Department of Plant and Microbial Biology, University of California, Berkeley, California.
Institute of Biomedicine and Translational Medicine, University of Tartu, Tartu, Estonia.
Hum Mutat. 2019 Sep;40(9):1530-1545. doi: 10.1002/humu.23868. Epub 2019 Sep 3.

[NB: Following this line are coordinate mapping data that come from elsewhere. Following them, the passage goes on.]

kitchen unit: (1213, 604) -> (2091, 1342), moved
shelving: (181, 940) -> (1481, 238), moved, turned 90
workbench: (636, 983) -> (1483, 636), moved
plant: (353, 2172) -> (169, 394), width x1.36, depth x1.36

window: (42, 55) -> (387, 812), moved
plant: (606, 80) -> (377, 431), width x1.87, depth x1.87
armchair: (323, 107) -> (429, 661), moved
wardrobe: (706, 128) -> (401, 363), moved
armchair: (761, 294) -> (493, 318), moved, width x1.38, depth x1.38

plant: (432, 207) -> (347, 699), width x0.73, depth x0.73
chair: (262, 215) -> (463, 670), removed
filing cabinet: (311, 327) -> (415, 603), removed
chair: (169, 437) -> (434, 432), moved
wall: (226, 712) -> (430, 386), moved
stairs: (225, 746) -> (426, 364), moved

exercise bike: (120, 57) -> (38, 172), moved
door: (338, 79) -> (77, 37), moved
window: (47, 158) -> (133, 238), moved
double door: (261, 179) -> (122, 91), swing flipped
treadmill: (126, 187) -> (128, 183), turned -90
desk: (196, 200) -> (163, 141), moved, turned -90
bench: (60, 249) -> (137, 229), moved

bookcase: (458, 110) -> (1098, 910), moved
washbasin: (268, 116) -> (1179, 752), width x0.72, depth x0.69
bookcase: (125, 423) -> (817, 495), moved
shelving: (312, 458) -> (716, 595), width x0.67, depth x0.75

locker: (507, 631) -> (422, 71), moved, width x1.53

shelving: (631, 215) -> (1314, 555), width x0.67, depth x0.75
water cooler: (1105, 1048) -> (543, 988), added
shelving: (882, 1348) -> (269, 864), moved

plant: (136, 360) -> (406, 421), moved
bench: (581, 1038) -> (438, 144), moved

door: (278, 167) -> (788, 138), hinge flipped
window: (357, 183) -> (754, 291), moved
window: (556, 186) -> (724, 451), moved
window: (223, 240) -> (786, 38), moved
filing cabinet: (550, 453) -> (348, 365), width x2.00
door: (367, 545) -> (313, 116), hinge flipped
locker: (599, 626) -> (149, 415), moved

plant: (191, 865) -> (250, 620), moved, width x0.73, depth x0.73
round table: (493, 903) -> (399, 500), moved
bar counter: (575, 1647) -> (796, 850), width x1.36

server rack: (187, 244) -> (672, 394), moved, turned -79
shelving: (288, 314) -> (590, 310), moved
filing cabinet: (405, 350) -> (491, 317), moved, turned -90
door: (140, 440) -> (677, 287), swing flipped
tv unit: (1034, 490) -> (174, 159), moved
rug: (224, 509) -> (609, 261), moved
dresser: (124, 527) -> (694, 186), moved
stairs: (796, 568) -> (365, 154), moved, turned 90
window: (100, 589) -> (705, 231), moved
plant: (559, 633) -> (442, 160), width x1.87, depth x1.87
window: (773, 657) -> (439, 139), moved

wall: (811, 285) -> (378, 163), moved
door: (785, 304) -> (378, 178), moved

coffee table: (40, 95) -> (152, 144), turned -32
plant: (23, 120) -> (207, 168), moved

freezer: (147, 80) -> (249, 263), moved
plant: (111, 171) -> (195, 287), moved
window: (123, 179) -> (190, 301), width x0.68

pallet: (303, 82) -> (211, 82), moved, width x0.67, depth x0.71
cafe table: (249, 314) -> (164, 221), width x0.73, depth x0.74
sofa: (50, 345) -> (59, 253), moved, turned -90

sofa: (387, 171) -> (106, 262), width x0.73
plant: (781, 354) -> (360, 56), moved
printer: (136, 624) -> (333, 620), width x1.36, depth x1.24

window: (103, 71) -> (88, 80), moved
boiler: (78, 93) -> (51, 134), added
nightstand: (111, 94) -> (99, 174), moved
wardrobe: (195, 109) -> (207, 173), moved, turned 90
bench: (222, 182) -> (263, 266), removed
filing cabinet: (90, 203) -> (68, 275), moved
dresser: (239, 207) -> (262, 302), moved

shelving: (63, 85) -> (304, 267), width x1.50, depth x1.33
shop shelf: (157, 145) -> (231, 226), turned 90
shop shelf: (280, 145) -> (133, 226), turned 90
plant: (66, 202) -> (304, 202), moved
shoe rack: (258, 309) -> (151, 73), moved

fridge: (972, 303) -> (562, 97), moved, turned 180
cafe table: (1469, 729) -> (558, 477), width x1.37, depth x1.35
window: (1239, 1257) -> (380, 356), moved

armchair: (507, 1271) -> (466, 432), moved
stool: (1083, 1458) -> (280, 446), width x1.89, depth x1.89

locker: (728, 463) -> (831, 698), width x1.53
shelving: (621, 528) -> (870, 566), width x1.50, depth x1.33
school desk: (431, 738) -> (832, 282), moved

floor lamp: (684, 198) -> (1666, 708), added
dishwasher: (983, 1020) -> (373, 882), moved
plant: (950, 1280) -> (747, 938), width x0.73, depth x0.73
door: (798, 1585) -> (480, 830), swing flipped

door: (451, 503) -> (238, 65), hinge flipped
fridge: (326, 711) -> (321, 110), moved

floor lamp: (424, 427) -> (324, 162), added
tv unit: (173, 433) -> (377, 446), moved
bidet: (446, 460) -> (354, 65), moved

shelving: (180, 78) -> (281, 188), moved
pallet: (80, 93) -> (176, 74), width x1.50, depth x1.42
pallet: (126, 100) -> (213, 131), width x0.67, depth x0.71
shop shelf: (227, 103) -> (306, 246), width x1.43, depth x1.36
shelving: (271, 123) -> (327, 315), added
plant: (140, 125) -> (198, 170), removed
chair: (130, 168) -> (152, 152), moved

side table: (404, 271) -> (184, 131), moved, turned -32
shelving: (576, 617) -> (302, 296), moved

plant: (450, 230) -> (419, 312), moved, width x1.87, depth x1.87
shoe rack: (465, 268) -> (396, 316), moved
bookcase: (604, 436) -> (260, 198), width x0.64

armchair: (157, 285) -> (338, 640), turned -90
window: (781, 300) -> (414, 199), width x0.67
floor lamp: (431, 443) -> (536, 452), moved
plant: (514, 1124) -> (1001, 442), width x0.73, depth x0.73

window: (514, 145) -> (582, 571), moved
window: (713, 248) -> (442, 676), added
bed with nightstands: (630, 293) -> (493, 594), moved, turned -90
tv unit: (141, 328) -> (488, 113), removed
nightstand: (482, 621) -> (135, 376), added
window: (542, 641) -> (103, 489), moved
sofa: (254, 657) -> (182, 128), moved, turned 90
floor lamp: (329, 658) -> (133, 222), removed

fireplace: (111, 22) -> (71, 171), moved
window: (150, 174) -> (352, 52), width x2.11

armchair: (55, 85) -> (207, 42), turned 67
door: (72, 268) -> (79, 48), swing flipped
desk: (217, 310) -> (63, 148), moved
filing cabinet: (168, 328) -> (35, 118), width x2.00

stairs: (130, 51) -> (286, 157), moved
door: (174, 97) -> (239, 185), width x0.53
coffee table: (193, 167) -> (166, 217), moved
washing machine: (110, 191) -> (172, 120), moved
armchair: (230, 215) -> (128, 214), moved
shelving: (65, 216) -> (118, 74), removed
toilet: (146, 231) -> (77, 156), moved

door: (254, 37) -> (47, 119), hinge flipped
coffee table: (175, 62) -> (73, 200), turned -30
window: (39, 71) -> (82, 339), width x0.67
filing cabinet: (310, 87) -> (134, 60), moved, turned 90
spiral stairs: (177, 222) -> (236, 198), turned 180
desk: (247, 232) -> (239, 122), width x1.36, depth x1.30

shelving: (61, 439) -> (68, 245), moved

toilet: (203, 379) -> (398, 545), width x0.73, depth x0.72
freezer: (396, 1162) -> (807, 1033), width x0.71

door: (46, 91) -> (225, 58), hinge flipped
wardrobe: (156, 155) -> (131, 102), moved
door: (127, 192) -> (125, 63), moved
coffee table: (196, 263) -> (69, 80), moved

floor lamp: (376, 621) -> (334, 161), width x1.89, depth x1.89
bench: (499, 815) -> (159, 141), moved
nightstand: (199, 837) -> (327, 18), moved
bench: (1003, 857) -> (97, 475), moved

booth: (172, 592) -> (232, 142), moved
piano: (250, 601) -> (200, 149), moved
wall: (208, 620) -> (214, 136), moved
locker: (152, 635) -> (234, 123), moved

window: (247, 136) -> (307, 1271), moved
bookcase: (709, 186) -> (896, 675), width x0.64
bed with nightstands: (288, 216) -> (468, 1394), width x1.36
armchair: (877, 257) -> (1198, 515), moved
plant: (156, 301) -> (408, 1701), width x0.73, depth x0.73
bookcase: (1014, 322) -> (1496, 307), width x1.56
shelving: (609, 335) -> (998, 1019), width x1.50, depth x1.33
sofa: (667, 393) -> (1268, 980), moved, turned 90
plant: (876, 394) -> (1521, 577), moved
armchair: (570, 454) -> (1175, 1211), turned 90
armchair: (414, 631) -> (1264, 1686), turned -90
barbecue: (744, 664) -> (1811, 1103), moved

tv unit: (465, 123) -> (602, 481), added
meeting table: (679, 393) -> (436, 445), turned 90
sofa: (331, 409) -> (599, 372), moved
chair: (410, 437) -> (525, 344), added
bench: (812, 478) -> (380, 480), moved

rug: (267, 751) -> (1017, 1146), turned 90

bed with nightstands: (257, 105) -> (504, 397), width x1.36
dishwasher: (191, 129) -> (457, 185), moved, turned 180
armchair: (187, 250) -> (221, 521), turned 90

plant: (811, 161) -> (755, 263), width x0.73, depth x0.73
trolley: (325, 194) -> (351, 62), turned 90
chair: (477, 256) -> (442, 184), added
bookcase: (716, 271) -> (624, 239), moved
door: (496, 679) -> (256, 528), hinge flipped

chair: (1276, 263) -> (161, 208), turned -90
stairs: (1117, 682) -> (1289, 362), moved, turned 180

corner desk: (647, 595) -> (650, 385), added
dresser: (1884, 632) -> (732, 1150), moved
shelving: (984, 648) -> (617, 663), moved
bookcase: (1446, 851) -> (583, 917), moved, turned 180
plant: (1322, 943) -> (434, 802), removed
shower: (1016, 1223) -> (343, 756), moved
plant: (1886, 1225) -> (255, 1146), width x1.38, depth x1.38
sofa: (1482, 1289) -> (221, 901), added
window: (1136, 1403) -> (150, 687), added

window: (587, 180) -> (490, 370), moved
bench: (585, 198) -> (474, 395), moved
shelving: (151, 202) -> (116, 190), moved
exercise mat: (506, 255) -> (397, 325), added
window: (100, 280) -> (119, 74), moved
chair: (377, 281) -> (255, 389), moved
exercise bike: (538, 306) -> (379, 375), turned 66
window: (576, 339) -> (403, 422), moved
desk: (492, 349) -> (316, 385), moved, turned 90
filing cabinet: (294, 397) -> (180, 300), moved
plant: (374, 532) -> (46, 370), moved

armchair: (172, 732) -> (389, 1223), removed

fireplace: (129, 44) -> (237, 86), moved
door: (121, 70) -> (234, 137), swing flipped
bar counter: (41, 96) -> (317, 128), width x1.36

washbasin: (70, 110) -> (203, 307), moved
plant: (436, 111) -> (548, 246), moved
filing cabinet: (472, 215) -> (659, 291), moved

Accurate prediction of the impact of genomic variation on phenotype is a major goal of computational biology and an important contributor to personalized medicine. Computational predictions can lead to a better understanding of the mechanisms underlying genetic diseases, including cancer, but their adoption requires thorough and unbiased assessment. Cystathionine-beta-synthase (CBS) is an enzyme that catalyzes the first step of the transsulfuration pathway, from homocysteine to cystathionine, and in which variations are associated with human hyperhomocysteinemia and homocystinuria. We have created a computational challenge under the CAGI framework to evaluate how well different methods can predict the phenotypic effect(s) of CBS single amino acid substitutions using a blinded experimental data set. CAGI participants were asked to predict yeast growth based on the identity of the mutations. The performance of the methods was evaluated using several metrics. The CBS challenge highlighted the difficulty of predicting the phenotype of an ex vivo system in a model organism when classification models were trained on human disease data. We also discuss the variations in difficulty of prediction for known benign and deleterious variants, as well as identify methodological and experimental constraints with lessons to be learned for future challenges.
准确预测基因组变异对表型的影响是计算生物学的主要目标,也是个性化医疗的重要贡献。计算预测可以帮助我们更好地理解包括癌症在内的遗传疾病的机制,但它们的采用需要进行彻底和无偏见的评估。胱硫醚-β-合酶(CBS)是一种酶,可催化从同型半胱氨酸到胱硫醚的转硫途径的第一步,其变异与人类高同型半胱氨酸血症和高胱氨酸尿症有关。我们在 CAGI 框架下创建了一个计算挑战,以评估不同方法在使用盲实验数据集预测 CBS 单个氨基酸替换的表型效应方面的表现如何。CAGI 参与者被要求根据突变的身份预测酵母的生长情况。使用多种指标评估了方法的性能。CBS 挑战强调了当基于人类疾病数据训练分类模型时,预测模型生物体外系统表型的困难。我们还讨论了预测已知良性和有害变体的难度差异,并确定了未来挑战中需要吸取的经验教训的方法和实验限制。